Dataset records:
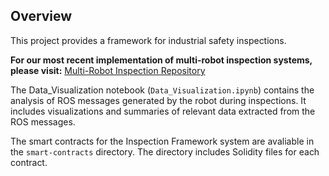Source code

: 
## Overview

This project provides a framework for industrial safety inspections. 

**For our most recent implementation of multi-robot inspection systems, please visit:**
[Multi-Robot Inspection Repository](https://github.com/MiguelHenri/Multi-Robot-Inspection)


The Data_Visualization notebook (`Data_Visualization.ipynb`) contains the analysis of ROS messages generated by the robot during inspections. It includes visualizations and summaries of relevant data extracted from the ROS messages.

The smart contracts for the Inspection Framework system are avaliable in the `smart-contracts` directory. The directory includes Solidity files for each contract.
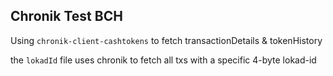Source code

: ## Chronik Test BCH

Using `chronik-client-cashtokens` to fetch transactionDetails & tokenHistory

the `lokadId` file uses chronik to fetch all txs with a specific 4-byte lokad-id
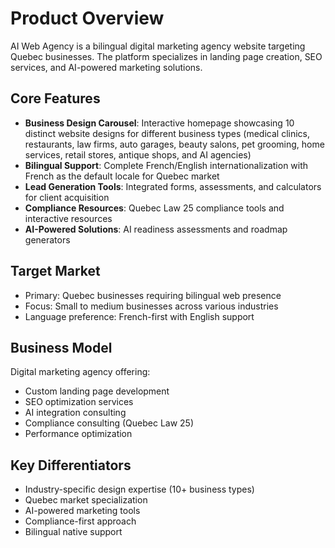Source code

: # Product Overview

AI Web Agency is a bilingual digital marketing agency website targeting Quebec businesses. The platform specializes in landing page creation, SEO services, and AI-powered marketing solutions.

## Core Features

- **Business Design Carousel**: Interactive homepage showcasing 10 distinct website designs for different business types (medical clinics, restaurants, law firms, auto garages, beauty salons, pet grooming, home services, retail stores, antique shops, and AI agencies)
- **Bilingual Support**: Complete French/English internationalization with French as the default locale for Quebec market
- **Lead Generation Tools**: Integrated forms, assessments, and calculators for client acquisition
- **Compliance Resources**: Quebec Law 25 compliance tools and interactive resources
- **AI-Powered Solutions**: AI readiness assessments and roadmap generators

## Target Market

- Primary: Quebec businesses requiring bilingual web presence
- Focus: Small to medium businesses across various industries
- Language preference: French-first with English support

## Business Model

Digital marketing agency offering:
- Custom landing page development
- SEO optimization services
- AI integration consulting
- Compliance consulting (Quebec Law 25)
- Performance optimization

## Key Differentiators

- Industry-specific design expertise (10+ business types)
- Quebec market specialization
- AI-powered marketing tools
- Compliance-first approach
- Bilingual native support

Your task: Every line between the one that contains "- Quebec market specialization" and the last line of the listing, both included, should be retyped exactly, with nothing else added.

Task output:
- Quebec market specialization
- AI-powered marketing tools
- Compliance-first approach
- Bilingual native support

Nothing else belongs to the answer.